WHAT NEEDS TO BE DONE: Scan the data for lines with "trademarks" and report the count by itself.

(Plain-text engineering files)
━━━━━━━━━━━━━━━━━━━━

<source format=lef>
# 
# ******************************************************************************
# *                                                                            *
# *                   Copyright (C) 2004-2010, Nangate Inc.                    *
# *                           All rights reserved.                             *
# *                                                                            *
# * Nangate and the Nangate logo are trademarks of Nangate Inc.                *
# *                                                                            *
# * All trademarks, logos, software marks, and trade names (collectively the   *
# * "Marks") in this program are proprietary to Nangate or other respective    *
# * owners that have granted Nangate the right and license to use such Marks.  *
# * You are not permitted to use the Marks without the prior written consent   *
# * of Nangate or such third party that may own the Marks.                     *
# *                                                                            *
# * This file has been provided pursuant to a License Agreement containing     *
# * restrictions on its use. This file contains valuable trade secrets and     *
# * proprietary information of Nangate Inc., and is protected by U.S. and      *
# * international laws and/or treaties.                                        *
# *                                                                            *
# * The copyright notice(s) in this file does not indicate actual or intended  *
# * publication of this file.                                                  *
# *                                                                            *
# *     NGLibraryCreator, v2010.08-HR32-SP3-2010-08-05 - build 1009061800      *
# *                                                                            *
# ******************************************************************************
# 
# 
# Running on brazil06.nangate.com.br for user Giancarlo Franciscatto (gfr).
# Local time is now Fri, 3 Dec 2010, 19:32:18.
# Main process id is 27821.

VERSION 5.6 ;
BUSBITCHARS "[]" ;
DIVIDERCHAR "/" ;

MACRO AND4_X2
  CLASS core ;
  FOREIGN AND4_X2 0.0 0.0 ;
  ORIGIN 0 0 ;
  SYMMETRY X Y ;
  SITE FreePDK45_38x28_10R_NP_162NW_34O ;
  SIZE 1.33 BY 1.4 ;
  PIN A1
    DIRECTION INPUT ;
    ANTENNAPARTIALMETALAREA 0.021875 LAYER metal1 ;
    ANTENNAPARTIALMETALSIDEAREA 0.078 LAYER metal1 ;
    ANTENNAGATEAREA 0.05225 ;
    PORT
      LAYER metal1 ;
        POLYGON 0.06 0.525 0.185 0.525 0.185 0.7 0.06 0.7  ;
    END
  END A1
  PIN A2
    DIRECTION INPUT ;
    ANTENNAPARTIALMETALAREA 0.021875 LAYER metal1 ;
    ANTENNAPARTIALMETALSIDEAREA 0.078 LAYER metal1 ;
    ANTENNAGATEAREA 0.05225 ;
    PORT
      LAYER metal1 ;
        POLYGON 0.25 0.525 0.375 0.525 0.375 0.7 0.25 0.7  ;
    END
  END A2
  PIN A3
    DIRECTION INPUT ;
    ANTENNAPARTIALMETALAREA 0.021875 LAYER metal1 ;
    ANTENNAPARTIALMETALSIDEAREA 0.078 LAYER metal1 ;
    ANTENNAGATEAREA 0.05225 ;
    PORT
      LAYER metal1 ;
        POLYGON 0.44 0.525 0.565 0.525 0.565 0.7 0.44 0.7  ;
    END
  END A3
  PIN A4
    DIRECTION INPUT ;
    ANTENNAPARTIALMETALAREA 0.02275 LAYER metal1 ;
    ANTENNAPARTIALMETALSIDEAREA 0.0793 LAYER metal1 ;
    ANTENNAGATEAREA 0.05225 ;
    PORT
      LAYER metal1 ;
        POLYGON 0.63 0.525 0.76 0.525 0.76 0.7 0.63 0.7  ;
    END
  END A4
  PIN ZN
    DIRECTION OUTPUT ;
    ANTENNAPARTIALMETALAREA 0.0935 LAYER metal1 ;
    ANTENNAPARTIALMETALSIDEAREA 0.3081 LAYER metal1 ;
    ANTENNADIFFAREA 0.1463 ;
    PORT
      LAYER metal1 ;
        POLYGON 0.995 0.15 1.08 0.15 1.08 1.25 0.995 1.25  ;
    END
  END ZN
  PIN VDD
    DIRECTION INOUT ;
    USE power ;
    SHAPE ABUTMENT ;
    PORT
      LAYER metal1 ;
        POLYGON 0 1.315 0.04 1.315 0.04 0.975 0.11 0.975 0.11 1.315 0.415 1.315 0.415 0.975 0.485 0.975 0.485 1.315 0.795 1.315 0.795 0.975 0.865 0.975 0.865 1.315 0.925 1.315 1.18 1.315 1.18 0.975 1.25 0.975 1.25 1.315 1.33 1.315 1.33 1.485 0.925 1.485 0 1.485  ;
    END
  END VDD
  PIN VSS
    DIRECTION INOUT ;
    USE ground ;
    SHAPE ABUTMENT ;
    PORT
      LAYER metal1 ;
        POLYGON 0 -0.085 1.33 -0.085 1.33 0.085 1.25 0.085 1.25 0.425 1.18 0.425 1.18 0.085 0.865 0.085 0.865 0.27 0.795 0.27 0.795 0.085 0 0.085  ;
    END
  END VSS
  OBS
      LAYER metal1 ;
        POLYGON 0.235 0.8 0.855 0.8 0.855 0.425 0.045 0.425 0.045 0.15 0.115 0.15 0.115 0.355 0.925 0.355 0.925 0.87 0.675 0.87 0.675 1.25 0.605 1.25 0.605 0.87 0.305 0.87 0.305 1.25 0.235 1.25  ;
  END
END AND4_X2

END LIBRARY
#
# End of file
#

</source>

━━━━━━━━━━━━━━━━━━━━

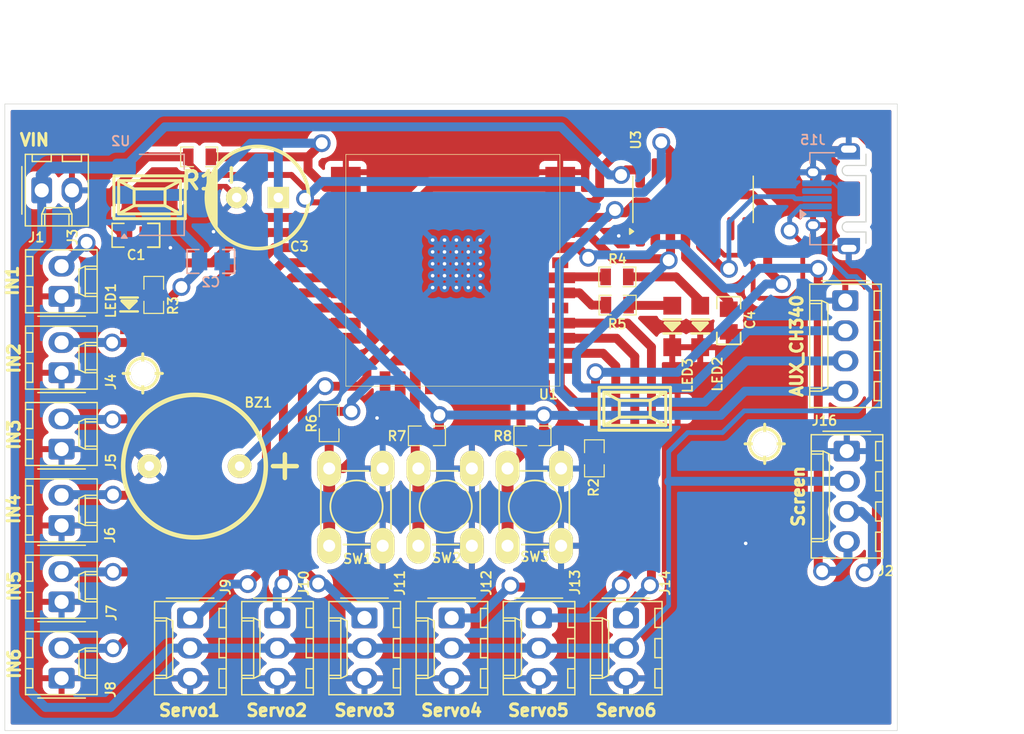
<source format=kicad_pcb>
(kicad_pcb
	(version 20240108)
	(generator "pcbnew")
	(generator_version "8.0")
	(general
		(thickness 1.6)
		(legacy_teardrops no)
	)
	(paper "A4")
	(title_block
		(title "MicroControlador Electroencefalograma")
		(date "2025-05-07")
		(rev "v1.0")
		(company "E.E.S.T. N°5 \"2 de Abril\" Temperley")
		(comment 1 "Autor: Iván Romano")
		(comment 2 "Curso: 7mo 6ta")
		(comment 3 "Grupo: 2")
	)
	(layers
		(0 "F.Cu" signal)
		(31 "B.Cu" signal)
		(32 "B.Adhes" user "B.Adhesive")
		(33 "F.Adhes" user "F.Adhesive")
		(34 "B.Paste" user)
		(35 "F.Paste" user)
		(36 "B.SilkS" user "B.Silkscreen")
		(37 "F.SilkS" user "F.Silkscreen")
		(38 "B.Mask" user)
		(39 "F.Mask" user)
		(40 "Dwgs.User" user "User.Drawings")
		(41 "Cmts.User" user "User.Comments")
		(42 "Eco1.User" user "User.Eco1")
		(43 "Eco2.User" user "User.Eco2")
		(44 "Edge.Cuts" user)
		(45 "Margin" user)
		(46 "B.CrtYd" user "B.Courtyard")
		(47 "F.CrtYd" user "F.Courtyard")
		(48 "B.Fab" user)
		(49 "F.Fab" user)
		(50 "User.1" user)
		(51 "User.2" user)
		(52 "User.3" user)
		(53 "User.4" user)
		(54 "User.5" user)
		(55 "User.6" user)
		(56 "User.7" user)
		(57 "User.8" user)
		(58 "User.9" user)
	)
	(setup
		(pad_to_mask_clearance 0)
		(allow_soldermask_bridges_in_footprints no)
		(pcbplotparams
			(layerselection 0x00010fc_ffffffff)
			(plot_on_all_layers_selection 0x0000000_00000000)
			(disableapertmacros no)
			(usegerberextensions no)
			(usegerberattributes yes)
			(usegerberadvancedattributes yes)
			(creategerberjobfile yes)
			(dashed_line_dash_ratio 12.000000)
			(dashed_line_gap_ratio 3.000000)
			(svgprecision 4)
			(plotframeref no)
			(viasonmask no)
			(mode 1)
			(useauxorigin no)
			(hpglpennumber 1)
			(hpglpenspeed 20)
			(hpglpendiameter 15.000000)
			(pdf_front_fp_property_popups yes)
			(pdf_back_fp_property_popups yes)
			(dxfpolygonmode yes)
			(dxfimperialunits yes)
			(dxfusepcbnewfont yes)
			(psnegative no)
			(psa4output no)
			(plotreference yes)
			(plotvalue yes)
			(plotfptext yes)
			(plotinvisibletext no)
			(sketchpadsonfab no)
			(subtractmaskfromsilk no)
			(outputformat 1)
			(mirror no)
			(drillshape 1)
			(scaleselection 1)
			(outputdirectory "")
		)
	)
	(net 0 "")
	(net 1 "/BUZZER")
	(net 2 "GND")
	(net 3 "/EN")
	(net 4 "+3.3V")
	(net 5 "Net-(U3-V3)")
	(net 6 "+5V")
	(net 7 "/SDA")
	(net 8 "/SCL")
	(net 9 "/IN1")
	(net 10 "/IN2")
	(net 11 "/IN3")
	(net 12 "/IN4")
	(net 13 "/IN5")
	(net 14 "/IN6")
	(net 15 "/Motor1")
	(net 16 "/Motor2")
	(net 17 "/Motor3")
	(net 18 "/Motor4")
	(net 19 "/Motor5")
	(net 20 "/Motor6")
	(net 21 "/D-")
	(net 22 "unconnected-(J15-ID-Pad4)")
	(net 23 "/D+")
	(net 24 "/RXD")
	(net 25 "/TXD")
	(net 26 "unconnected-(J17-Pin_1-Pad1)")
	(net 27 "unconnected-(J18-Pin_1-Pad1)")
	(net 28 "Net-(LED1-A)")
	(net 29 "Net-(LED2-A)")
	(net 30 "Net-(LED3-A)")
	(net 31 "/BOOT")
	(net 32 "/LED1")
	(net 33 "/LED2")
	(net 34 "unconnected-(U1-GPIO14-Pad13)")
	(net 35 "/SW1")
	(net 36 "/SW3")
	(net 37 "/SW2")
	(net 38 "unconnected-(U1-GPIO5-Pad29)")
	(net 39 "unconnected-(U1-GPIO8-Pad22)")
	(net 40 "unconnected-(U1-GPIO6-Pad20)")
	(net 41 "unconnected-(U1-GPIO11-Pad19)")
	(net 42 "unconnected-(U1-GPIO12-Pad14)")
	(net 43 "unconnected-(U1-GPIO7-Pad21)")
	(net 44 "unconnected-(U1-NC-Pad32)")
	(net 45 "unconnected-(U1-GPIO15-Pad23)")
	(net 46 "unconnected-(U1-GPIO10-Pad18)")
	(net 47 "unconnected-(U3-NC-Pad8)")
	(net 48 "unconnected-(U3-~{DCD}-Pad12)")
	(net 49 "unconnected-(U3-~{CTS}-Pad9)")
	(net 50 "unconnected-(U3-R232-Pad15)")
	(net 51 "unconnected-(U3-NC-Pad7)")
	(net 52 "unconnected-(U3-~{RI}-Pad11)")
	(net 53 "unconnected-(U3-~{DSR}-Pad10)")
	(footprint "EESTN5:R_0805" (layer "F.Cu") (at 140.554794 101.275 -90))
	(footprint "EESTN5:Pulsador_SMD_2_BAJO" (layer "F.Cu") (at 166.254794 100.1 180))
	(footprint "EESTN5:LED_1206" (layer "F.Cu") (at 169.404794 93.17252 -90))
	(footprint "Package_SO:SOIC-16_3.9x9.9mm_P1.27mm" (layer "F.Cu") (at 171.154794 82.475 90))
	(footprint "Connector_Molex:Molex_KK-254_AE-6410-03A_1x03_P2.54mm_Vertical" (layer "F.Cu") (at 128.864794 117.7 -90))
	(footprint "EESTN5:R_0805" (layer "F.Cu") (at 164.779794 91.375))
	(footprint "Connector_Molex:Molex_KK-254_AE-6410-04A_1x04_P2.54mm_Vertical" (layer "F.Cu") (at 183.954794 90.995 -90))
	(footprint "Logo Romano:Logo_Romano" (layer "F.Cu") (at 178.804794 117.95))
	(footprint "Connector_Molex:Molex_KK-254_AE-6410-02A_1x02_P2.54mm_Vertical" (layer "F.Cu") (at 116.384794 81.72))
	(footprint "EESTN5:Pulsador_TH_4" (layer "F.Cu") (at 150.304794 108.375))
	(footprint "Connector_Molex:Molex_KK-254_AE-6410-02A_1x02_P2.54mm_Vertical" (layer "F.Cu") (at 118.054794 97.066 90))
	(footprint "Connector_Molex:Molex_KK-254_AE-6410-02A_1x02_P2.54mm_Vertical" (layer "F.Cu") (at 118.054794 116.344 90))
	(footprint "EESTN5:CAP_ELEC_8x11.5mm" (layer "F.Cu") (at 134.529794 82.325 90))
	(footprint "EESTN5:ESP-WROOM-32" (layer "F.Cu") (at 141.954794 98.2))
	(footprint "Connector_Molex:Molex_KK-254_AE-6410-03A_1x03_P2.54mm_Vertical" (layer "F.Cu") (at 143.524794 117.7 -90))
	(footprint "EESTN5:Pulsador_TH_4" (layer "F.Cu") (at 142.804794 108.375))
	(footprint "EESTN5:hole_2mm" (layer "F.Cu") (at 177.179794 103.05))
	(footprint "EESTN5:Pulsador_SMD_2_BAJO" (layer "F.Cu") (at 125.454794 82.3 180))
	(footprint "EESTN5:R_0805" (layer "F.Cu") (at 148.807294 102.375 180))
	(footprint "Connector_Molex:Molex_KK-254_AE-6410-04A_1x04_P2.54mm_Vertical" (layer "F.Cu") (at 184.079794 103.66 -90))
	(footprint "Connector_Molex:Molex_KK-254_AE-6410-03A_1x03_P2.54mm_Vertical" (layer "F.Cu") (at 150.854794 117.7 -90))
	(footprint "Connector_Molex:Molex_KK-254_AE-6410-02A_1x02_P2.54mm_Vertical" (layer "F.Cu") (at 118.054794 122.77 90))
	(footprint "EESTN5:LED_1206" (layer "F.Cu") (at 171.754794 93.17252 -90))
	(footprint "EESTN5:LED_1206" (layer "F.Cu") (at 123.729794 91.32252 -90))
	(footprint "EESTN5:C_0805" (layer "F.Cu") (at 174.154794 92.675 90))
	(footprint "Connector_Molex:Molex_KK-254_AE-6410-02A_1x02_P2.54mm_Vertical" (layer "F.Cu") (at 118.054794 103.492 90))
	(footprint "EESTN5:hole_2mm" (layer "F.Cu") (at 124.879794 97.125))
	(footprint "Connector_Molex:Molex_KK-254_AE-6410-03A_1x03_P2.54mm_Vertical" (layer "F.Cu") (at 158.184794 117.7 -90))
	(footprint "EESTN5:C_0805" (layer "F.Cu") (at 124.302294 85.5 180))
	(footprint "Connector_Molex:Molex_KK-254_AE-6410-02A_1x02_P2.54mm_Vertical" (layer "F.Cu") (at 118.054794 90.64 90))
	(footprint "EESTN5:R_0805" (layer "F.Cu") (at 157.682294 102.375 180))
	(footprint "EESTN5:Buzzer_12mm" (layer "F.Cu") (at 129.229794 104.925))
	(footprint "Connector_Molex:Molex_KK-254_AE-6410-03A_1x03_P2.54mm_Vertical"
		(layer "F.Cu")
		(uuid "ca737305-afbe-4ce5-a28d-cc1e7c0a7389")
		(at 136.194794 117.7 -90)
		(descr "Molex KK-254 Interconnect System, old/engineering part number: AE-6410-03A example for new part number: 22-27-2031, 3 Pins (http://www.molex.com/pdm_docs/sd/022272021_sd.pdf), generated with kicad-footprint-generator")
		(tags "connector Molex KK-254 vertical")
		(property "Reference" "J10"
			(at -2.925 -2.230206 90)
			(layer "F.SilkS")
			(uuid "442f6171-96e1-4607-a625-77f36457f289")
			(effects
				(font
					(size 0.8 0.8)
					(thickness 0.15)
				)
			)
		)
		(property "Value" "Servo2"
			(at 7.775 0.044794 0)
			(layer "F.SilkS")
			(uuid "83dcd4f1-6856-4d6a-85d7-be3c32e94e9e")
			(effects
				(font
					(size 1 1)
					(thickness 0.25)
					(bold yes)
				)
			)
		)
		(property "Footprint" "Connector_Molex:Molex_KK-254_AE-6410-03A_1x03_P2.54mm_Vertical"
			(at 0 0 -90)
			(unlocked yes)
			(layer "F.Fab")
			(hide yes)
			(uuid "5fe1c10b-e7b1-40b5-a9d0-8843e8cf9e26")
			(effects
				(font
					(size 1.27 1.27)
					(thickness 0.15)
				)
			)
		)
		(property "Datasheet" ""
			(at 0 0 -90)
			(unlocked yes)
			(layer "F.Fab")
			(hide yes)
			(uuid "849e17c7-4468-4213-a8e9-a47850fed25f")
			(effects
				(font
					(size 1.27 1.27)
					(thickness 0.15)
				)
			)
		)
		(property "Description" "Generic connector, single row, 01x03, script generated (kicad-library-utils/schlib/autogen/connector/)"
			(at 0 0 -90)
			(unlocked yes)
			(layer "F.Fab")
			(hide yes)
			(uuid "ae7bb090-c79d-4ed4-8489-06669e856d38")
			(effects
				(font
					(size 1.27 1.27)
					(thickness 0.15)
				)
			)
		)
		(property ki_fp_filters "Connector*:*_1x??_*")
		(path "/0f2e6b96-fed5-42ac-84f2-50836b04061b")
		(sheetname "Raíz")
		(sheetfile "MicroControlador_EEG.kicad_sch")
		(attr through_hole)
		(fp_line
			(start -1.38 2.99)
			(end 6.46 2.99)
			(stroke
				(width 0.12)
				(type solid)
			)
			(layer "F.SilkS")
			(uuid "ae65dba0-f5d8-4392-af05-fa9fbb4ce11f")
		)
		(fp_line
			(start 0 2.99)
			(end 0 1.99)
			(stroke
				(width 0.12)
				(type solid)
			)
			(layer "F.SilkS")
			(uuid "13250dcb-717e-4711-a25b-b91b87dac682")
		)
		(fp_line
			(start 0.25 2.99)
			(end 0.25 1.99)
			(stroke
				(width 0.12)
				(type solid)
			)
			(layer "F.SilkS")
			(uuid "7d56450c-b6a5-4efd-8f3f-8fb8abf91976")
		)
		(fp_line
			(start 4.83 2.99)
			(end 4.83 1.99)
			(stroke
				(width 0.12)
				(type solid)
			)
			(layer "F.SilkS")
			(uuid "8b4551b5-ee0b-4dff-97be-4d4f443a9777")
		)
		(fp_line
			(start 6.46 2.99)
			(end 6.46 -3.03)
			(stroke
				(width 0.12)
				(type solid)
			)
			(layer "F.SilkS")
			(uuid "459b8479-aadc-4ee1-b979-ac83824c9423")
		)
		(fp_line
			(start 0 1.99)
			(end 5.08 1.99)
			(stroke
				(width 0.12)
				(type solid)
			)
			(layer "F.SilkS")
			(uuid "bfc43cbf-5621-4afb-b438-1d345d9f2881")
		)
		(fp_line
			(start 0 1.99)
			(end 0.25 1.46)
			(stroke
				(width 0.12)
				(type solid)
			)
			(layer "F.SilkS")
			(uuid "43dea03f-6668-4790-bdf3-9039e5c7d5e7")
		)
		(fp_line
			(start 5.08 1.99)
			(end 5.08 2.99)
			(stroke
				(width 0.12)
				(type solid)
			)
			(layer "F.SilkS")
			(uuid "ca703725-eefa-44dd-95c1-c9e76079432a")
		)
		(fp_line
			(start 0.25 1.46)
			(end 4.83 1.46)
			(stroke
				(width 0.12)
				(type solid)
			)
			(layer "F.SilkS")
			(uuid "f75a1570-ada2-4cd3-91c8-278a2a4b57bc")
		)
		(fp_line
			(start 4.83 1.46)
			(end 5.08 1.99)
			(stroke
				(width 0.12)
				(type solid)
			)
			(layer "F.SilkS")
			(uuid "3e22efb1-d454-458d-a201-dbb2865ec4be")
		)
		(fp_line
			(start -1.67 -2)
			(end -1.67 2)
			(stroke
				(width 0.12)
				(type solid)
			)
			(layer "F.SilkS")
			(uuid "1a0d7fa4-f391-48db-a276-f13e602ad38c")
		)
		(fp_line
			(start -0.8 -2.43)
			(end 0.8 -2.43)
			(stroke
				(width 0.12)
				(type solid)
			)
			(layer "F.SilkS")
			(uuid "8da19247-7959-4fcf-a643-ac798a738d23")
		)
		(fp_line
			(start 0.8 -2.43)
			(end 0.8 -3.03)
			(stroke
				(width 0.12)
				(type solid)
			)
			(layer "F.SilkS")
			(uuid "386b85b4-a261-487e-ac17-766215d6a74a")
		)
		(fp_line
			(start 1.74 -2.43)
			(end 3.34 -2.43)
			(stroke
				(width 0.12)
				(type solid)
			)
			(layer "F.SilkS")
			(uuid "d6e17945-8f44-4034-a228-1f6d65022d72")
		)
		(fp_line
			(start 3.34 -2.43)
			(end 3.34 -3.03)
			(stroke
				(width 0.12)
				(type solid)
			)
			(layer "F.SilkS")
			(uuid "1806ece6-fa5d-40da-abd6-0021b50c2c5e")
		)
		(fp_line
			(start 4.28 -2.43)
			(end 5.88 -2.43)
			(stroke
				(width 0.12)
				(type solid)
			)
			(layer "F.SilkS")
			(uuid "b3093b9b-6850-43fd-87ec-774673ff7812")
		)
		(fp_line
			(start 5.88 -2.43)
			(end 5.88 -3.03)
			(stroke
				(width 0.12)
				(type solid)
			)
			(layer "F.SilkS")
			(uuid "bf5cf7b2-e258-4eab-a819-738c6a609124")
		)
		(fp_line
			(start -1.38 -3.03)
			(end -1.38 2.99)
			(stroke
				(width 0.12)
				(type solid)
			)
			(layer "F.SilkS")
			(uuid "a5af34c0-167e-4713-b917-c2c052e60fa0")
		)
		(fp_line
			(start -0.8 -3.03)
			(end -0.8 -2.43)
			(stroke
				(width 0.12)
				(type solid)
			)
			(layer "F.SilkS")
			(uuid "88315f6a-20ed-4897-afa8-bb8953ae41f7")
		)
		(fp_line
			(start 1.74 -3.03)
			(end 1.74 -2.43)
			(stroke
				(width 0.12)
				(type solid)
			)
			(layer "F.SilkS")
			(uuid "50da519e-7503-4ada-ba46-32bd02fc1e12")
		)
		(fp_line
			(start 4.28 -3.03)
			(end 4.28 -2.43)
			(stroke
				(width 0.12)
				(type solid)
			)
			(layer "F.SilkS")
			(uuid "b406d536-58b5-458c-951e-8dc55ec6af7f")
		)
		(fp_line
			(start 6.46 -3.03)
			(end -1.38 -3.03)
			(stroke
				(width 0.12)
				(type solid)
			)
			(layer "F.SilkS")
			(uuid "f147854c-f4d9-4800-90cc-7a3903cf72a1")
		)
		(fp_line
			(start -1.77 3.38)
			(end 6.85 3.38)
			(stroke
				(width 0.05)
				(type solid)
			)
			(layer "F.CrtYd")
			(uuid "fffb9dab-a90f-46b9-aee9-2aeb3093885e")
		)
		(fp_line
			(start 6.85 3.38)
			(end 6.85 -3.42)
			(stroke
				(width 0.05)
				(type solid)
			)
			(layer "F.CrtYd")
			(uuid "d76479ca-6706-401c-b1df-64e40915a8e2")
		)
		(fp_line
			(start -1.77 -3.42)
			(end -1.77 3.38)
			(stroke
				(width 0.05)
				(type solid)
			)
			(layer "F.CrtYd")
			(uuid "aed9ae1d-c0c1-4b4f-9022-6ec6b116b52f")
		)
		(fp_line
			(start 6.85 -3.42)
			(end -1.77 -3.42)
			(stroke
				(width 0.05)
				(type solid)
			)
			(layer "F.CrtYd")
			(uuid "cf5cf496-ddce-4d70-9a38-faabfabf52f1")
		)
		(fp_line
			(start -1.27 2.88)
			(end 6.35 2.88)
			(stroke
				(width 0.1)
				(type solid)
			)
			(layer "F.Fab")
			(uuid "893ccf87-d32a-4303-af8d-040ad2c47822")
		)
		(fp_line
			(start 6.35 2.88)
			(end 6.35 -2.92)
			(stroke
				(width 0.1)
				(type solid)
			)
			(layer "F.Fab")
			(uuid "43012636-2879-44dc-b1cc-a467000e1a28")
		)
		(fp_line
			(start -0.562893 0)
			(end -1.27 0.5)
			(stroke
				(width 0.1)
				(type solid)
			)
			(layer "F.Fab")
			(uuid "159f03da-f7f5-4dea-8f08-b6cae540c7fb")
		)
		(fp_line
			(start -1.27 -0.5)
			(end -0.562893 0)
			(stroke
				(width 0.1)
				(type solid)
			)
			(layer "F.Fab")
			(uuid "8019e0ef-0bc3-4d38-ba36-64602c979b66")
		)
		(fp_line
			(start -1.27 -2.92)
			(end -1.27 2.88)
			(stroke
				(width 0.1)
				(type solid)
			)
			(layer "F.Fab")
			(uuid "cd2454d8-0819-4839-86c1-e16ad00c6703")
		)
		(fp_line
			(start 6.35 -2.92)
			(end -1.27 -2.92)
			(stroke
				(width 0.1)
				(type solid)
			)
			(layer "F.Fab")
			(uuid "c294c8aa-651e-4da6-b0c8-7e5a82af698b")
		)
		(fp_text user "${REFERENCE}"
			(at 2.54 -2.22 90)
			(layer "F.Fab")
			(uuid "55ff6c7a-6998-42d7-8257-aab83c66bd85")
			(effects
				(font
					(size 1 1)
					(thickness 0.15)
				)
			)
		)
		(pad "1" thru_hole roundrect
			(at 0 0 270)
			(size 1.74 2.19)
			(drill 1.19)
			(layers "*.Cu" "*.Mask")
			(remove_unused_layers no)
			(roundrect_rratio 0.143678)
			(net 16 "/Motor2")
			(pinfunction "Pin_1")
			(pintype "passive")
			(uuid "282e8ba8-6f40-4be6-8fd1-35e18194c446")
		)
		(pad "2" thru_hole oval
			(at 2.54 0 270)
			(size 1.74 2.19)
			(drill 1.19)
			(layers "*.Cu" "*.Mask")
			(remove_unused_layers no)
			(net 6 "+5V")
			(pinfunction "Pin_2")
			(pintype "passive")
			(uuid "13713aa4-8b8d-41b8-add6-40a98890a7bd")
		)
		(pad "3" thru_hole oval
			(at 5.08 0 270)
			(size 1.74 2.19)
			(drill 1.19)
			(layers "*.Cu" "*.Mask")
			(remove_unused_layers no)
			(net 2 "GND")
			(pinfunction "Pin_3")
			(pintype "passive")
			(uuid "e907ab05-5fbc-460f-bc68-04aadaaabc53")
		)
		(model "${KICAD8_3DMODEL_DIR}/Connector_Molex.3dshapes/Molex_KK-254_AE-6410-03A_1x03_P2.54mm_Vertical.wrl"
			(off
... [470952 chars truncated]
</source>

━━━━━━━━━━━━━━━━━━━━

ANSWER TO THE PROBLEM: 2